Keywords: Isma‘ili Law, Tayyibi, Zaydi, Imami, Fatimids, Qadi al-Nu‘man, Da‘a’im al-Islam, Kitab al-idah, isnad, hadith, ahl al-bayt, Imam Ja‘far al-Sadiq, Imam Muhammad al-Baqir.

 

This paper was delivered at the Congress of the American Oriental Society in Santa Barbara in March 1974. In it, Wilferd Madelung presents his exhaustive research into the origins and sources of a monumental document that was considered lost to history; the Kitab al-idah, Qadi al-Nu‘man's first legal work - a vast collection of legal traditions transmitted from the family of the Prophet (ahl al-bayt), indicating their points of consensus (ijma‘) and conflict (ikhtilaf) and elucidating what was firmly established doctrine in them with evidence and proofs. This article provides an invaluable resource for academics and students of Islamic studies and related fields.

Author

Wilferd Madelung 1930-2023

Professor Wilferd Madelung

A leading contemporary Islamicist, Professor Wilferd Madelung has made significant contributions to modern scholarship on mediaeval Islamic communities and movements, including Twelver Shi'ism, Zaydism and Ismailism.

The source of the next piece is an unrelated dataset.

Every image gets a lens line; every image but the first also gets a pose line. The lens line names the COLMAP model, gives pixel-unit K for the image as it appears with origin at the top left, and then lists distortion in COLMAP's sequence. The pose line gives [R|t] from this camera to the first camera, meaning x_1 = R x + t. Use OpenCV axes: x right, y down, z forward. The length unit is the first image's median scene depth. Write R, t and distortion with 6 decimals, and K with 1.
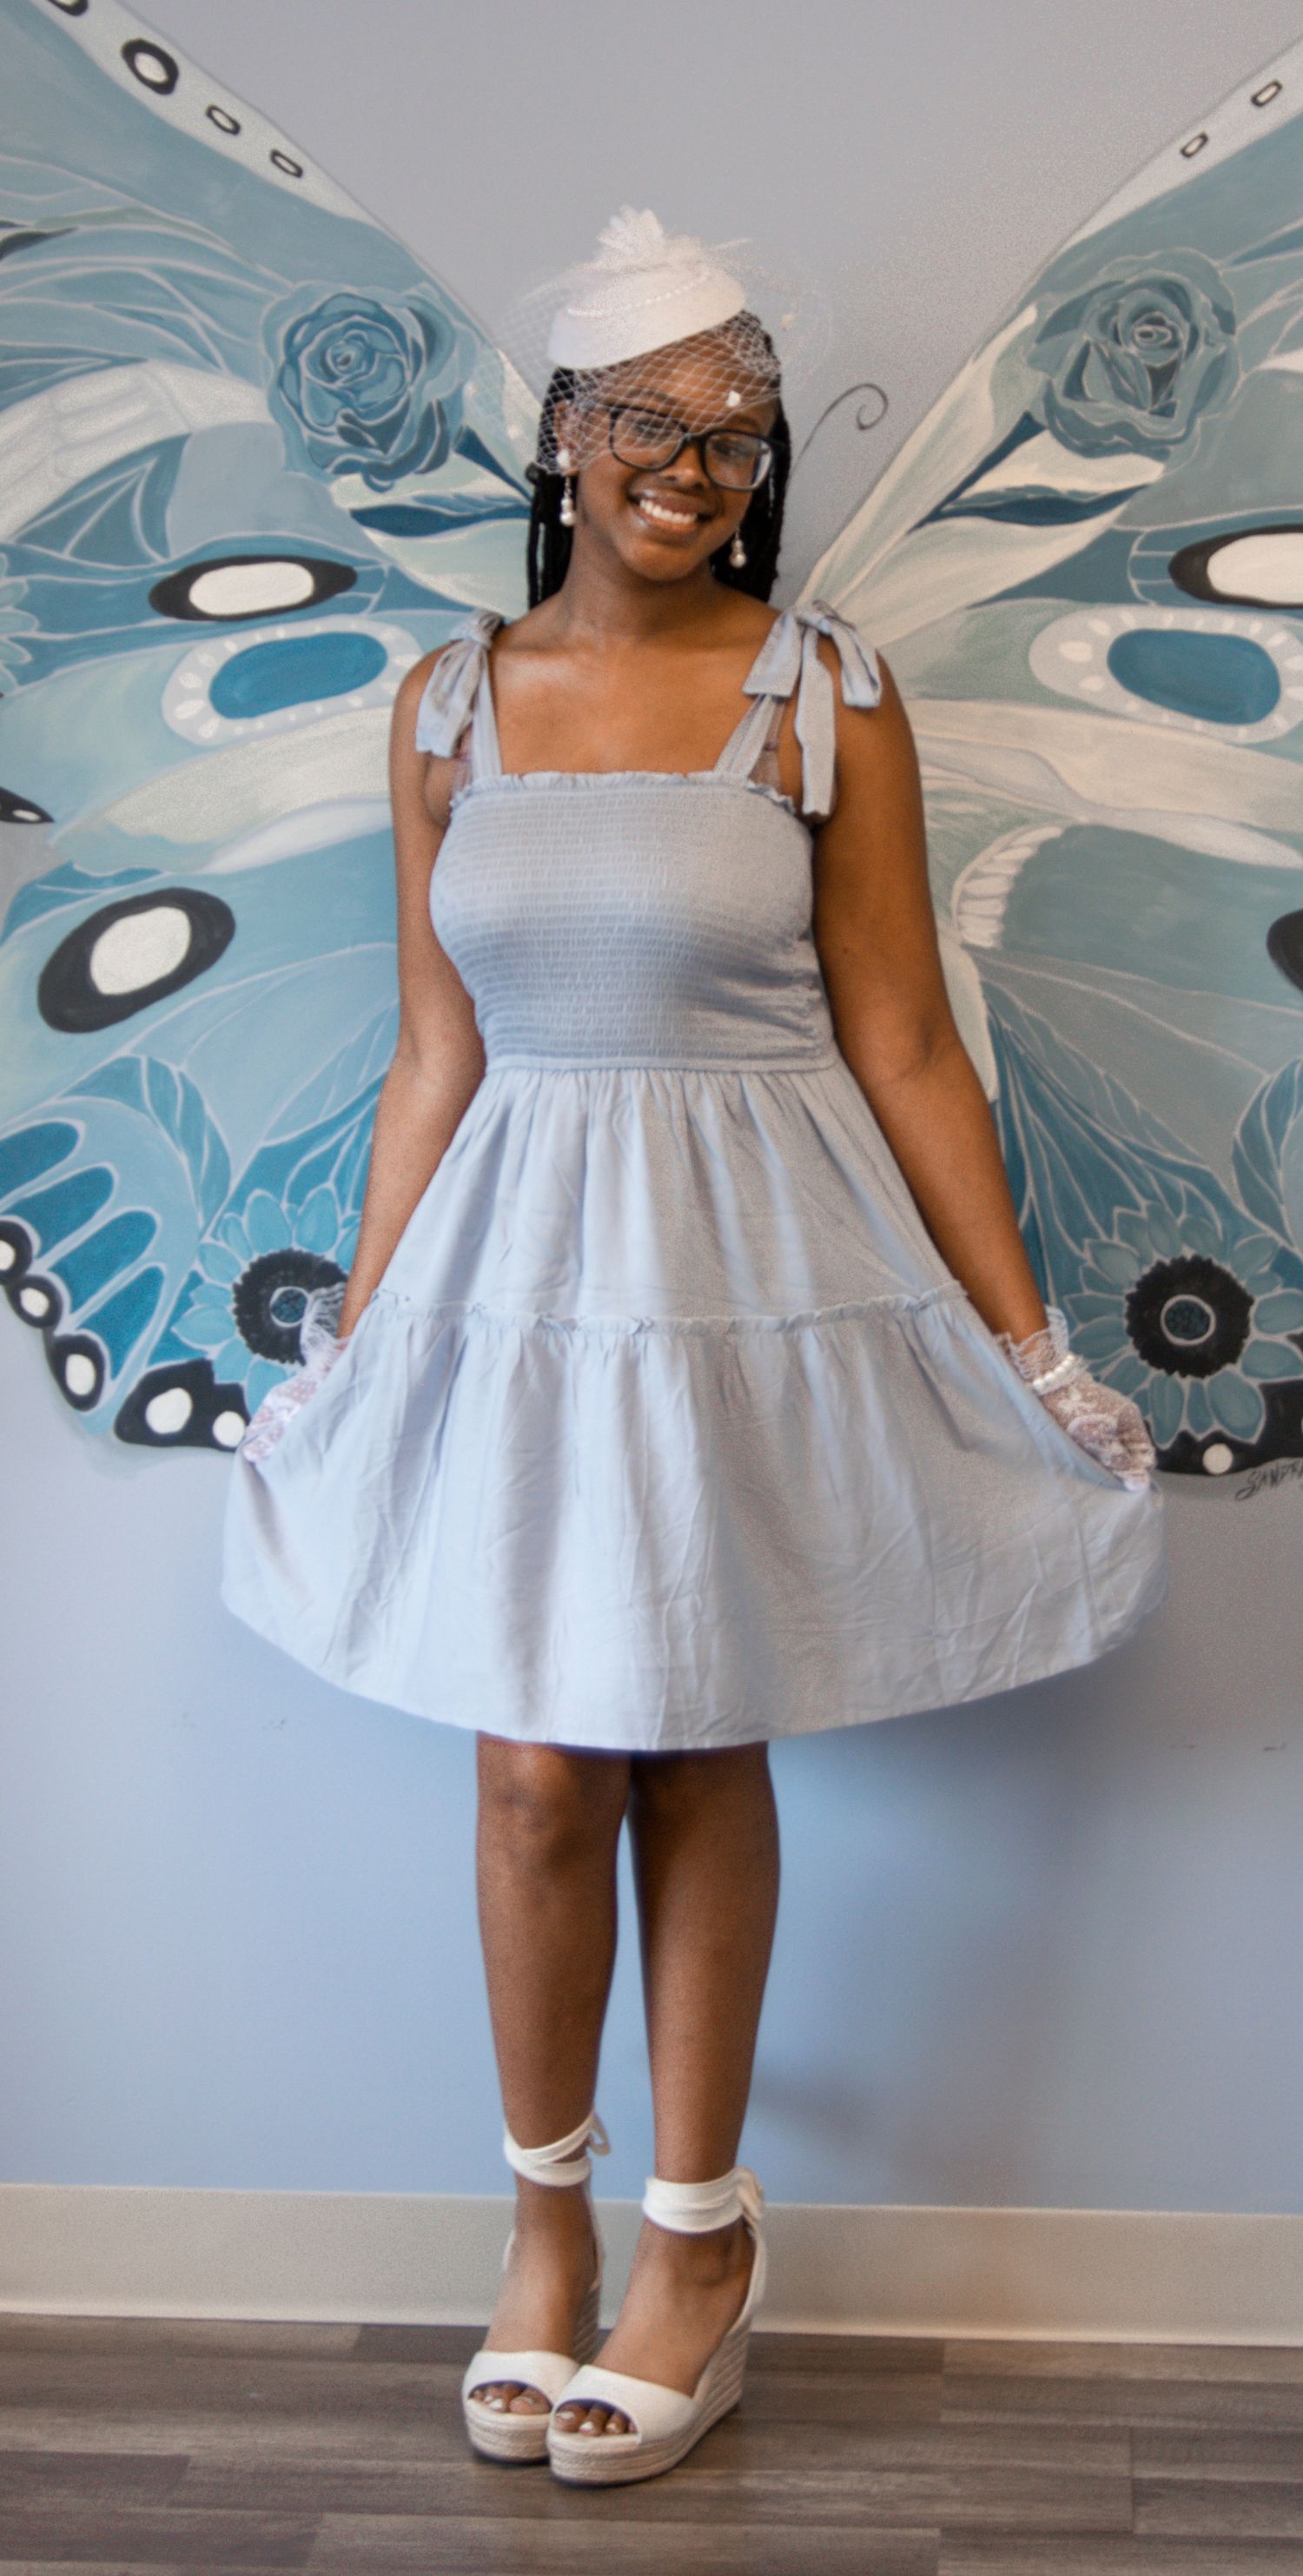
lens RADIAL K [[4580.2, 0, 652.5], [0, 4580.2, 1283.1], [0, 0, 1]] dist [-0.023926, 0.000000]
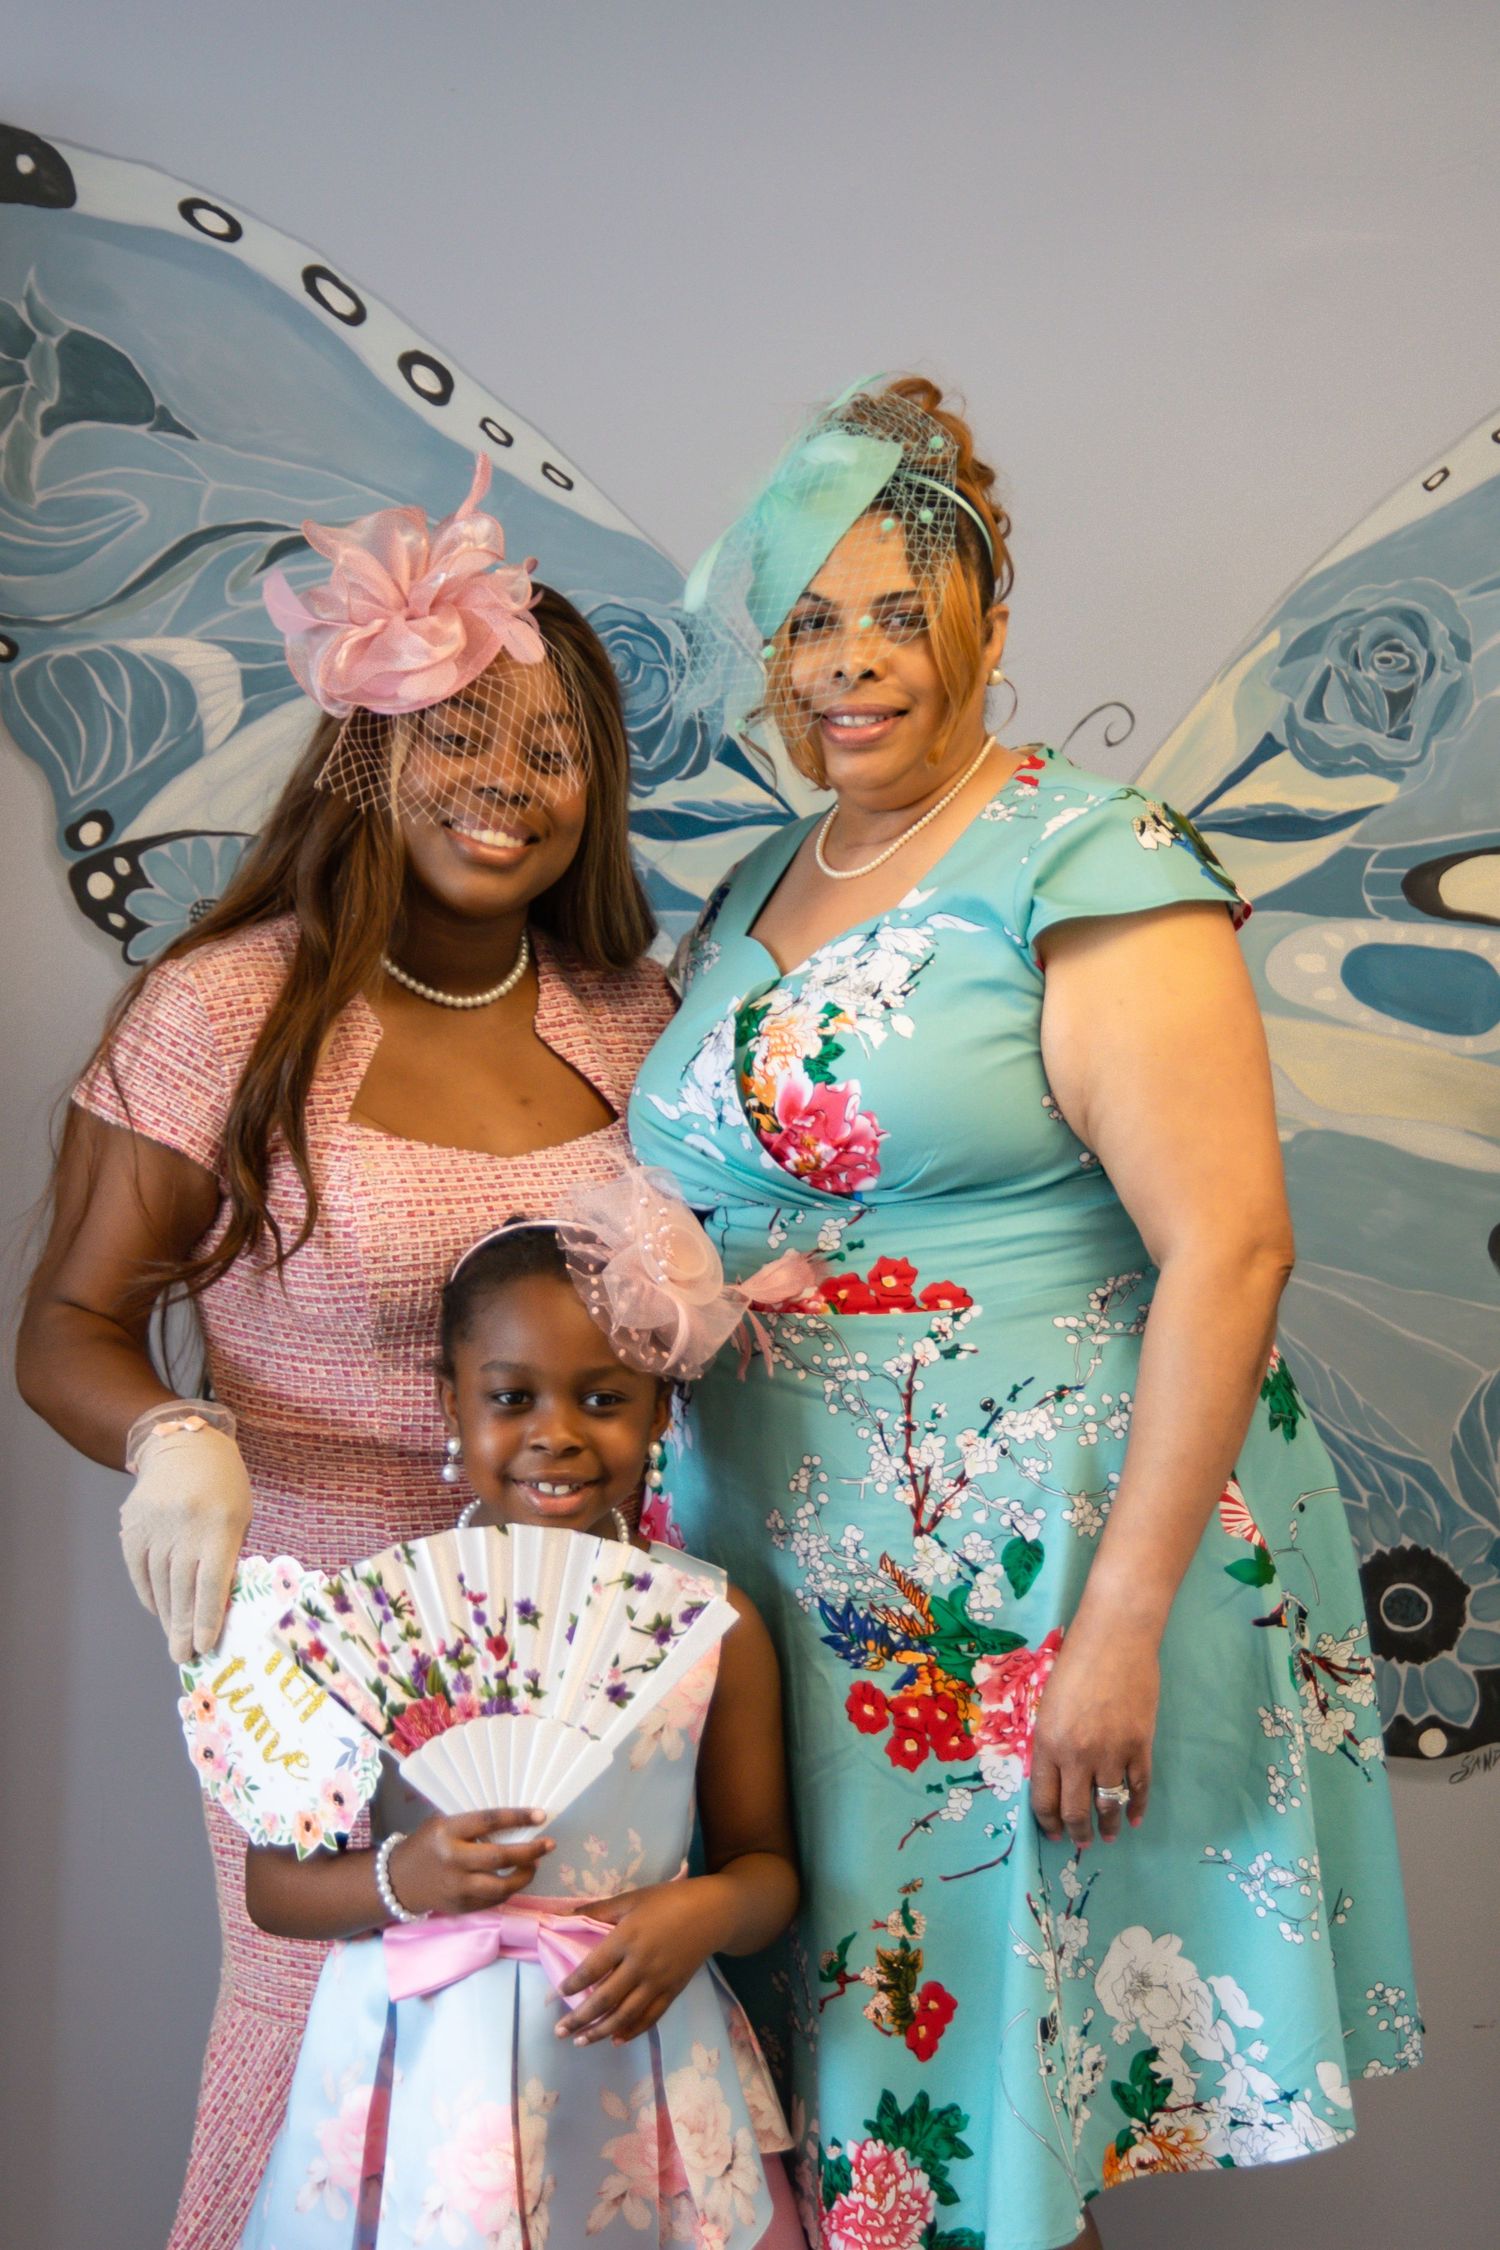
lens RADIAL K [[5150.2, 0, 754.5], [0, 5150.2, 1111.0], [0, 0, 1]] dist [0.203816, 0.000000]
pose [[0.999276, 0.019708, -0.032535, 0.005437], [-0.023036, 0.994172, -0.105311, 0.020743], [0.030270, 0.105984, 0.993907, -0.158009]]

Educated at the Universities of Cairo and Hamburg, he became Professor of Islamic Studies at the University of Chicago in 1969 and the Laudian Professor of Arabic at the University of Oxford from 1978.

Among his recent publications are Religious Schools and Sects in Mediaeval Islam (London, 1985), Religious Trends in Early Islamic Iran (Albany, NY, 1988), Religious and Ethnic Movements in Mediaeval Islam (Hampshire, 1992), The Succession to Muhammad: A Study of the Early Caliphate (Cambridge, 1997), and with Paul E. Walker An Ismaili Heresiography (Leiden, 1998). He has contributed extensively to The Encyclopaedia of Islam, Encycopaedia Iranica of which he is also a Consulting Editor, and learned journals.